> TASK REQUIREMENTS: Copy the material below exactly, but only from the line with "3. **グラフビューの負荷**" onward, the final line included.

(EXTRACTED ENTRIES Opens)

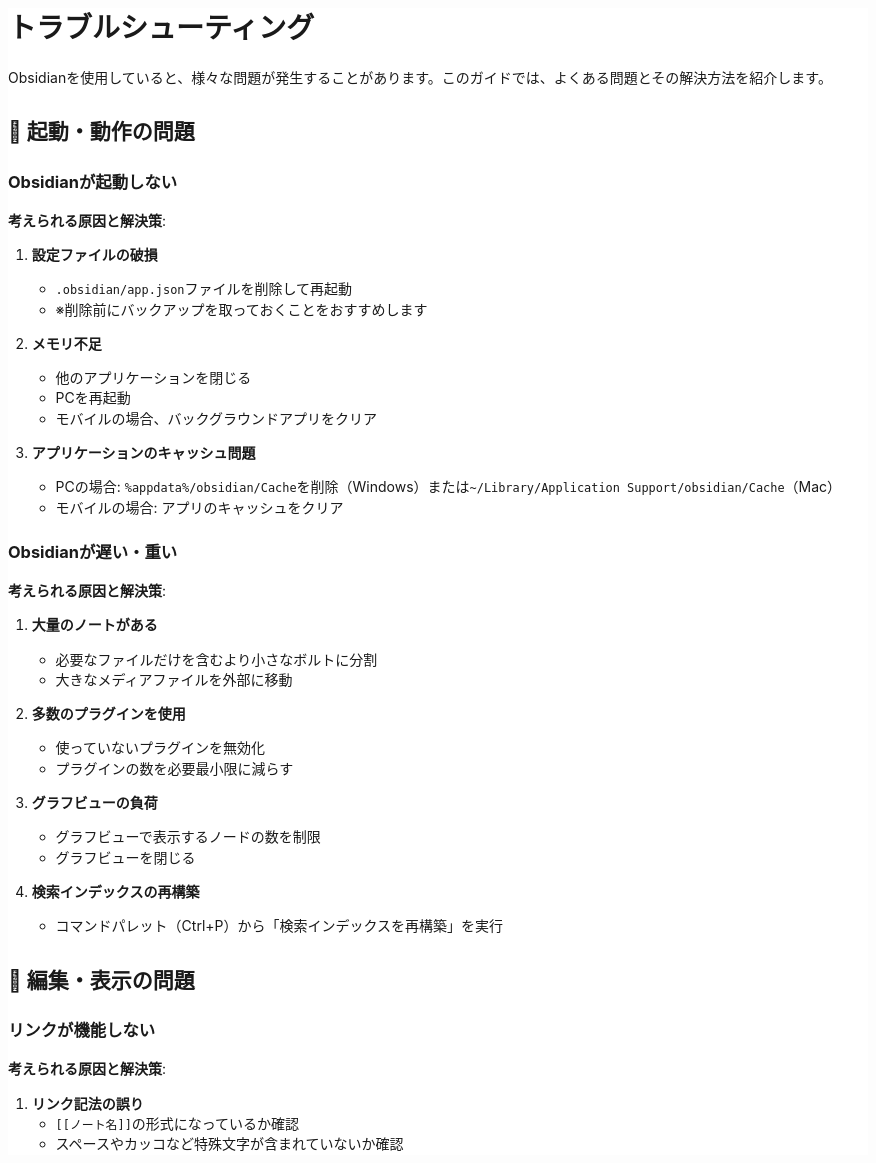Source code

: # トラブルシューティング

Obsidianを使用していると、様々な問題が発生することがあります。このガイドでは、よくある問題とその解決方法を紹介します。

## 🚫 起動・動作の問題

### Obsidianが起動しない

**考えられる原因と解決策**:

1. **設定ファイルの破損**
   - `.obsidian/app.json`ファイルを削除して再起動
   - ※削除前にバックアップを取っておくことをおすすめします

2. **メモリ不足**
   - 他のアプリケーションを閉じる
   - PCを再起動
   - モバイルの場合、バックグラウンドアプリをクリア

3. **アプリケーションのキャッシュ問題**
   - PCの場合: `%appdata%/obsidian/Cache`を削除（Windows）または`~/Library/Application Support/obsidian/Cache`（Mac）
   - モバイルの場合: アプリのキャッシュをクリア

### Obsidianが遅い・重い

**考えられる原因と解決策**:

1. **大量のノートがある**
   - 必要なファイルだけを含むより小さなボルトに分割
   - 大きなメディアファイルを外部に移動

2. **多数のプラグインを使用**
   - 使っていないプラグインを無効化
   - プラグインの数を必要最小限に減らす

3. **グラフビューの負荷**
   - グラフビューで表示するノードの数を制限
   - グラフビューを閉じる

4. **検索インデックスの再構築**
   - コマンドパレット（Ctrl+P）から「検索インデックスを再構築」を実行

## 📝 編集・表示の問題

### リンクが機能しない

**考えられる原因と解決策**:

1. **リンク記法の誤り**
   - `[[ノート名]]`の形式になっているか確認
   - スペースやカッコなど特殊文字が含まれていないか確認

(EXTRACTED ENTRIES Closes)

> OUTPUT:
3. **グラフビューの負荷**
   - グラフビューで表示するノードの数を制限
   - グラフビューを閉じる

4. **検索インデックスの再構築**
   - コマンドパレット（Ctrl+P）から「検索インデックスを再構築」を実行

## 📝 編集・表示の問題

### リンクが機能しない

**考えられる原因と解決策**:

1. **リンク記法の誤り**
   - `[[ノート名]]`の形式になっているか確認
   - スペースやカッコなど特殊文字が含まれていないか確認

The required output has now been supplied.